**What the task requires:**
Only one stretch of the listing below is wanted: every line from the first to the line containing "pink vertical banner 4.96", set down exactly.

Start of Data extract

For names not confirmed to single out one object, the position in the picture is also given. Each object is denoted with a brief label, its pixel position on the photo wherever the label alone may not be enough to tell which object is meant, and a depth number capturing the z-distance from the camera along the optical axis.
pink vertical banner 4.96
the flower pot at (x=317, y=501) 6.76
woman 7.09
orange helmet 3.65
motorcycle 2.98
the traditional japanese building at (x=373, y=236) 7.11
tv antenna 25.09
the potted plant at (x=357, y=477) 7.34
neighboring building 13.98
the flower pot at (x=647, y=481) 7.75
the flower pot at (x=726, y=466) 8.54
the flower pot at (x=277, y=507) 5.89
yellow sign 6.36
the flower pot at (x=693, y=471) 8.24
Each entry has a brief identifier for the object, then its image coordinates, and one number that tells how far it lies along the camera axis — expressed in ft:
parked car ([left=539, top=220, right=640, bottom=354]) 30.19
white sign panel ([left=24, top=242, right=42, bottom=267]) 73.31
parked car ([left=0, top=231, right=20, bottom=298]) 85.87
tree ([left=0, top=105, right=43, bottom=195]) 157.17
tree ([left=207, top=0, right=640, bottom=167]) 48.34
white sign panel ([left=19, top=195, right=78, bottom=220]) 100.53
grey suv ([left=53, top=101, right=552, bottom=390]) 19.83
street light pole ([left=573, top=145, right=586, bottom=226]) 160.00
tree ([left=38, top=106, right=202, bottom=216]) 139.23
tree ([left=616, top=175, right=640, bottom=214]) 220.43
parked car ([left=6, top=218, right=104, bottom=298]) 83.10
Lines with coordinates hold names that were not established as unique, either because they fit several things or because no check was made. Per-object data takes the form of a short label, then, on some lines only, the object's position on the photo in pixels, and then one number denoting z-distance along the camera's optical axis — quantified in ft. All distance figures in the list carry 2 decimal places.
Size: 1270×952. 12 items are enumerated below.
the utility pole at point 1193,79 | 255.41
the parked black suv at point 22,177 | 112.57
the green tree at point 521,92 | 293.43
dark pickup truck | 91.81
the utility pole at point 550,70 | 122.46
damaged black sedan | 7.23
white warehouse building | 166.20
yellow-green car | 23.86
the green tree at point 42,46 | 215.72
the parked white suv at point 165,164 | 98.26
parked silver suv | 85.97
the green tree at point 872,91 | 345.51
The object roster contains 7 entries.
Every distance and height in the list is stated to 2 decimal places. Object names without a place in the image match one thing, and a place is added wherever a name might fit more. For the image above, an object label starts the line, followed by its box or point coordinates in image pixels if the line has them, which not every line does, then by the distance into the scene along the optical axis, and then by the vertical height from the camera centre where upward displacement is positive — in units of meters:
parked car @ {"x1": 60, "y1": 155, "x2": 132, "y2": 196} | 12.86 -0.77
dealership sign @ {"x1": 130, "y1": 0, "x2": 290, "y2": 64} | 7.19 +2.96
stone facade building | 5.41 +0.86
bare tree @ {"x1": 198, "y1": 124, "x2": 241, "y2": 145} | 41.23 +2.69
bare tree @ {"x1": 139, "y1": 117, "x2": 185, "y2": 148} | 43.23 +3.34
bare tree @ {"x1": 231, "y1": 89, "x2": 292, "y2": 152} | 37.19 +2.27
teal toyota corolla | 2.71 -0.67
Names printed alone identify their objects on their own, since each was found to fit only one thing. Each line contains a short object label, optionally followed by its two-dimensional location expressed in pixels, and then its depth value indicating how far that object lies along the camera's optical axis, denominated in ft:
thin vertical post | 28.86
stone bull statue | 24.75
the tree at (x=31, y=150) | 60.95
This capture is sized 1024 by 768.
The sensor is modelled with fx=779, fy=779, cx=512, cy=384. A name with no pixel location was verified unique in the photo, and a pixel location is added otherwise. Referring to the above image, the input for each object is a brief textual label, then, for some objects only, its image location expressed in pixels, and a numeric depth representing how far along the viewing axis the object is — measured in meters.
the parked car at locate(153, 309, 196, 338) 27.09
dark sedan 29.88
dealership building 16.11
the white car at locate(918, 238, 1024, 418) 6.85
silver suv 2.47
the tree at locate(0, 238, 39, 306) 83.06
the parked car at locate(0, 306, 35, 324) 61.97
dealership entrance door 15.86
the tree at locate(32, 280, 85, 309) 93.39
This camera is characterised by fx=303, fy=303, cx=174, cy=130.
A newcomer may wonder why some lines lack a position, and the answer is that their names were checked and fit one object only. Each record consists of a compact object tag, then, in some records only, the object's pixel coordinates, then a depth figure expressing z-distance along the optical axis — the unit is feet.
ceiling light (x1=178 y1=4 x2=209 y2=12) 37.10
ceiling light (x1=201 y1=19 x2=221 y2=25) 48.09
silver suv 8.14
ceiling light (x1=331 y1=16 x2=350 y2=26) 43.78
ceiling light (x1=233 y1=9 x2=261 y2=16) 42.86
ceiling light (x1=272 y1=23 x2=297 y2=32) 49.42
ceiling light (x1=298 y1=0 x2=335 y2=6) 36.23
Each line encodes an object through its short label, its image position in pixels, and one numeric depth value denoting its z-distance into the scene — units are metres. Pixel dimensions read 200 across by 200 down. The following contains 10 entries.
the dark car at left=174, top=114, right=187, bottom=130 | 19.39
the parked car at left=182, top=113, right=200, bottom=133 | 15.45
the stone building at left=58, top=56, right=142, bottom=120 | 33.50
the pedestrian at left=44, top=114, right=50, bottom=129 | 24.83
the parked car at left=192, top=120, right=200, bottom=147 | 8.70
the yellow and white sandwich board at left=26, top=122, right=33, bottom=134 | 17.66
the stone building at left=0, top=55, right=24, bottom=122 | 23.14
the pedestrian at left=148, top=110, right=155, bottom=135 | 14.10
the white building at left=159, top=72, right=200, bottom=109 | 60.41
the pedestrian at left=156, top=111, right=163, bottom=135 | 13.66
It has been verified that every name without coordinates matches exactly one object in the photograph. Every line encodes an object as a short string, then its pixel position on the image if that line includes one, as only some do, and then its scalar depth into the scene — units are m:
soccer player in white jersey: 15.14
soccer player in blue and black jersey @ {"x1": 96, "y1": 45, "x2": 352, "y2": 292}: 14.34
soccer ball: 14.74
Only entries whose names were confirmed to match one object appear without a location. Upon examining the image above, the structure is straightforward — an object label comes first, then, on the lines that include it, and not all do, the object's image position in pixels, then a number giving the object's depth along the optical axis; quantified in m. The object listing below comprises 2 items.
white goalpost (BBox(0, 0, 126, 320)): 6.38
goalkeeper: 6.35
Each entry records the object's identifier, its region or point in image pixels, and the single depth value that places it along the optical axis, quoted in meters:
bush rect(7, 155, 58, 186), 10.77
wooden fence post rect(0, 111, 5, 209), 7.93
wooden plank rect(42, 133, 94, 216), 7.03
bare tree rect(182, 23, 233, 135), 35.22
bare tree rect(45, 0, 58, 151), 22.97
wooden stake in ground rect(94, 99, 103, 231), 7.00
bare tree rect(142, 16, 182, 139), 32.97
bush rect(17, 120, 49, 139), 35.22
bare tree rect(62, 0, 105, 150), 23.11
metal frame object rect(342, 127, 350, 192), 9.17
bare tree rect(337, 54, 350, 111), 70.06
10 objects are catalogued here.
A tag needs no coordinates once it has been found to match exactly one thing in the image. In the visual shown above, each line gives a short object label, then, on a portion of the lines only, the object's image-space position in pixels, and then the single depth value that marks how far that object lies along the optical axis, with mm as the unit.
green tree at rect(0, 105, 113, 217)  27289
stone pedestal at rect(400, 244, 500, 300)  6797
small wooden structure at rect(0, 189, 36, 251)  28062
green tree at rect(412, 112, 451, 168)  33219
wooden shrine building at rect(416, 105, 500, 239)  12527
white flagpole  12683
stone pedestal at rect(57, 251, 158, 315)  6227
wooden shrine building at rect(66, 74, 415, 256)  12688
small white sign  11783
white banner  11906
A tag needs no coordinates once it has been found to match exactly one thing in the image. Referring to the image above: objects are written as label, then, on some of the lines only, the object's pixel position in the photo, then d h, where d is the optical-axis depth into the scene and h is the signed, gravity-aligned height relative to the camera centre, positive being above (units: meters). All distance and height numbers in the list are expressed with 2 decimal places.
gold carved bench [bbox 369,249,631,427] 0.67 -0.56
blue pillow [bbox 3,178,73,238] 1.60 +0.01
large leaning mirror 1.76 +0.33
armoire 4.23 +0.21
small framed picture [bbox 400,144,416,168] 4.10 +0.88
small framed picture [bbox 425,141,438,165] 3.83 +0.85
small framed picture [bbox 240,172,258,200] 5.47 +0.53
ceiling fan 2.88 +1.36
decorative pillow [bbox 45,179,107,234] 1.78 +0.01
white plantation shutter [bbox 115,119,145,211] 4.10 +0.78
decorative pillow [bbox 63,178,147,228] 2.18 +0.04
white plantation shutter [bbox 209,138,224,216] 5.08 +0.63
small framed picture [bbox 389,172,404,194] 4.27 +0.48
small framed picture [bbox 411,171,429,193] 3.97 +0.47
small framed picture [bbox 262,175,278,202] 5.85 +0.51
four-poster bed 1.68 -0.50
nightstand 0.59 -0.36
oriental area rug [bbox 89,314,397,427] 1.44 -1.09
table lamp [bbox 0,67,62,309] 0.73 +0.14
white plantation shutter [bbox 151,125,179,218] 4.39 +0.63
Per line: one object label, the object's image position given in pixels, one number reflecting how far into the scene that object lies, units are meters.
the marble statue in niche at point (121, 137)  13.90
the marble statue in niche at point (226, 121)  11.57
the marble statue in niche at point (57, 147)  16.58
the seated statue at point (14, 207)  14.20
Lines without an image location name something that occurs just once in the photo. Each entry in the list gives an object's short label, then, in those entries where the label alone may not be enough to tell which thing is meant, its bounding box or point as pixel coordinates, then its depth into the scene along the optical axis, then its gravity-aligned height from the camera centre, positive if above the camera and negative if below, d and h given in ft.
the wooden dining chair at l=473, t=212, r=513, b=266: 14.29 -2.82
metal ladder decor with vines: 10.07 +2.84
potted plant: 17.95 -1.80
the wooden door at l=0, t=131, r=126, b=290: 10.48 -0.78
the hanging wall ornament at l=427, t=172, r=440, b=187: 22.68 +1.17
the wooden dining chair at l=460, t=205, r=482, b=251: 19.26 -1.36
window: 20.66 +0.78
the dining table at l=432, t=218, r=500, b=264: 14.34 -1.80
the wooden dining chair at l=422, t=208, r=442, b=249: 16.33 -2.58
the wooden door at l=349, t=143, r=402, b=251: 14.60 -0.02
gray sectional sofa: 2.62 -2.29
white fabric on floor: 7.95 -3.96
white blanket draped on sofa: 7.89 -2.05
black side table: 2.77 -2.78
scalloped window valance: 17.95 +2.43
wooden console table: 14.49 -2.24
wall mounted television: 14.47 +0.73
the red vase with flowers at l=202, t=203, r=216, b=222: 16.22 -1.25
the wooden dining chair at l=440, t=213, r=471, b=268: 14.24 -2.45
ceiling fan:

End of Data extract

**Exercise output:**
For names not confirmed to single out one object, the position in the picture is also given. Each object is denoted with a brief label, its pixel position on the photo wherever the label alone may not be enough to tell which object is meant, and a depth number capturing the z-distance from the camera along the optical axis.
pink vertical banner 4.96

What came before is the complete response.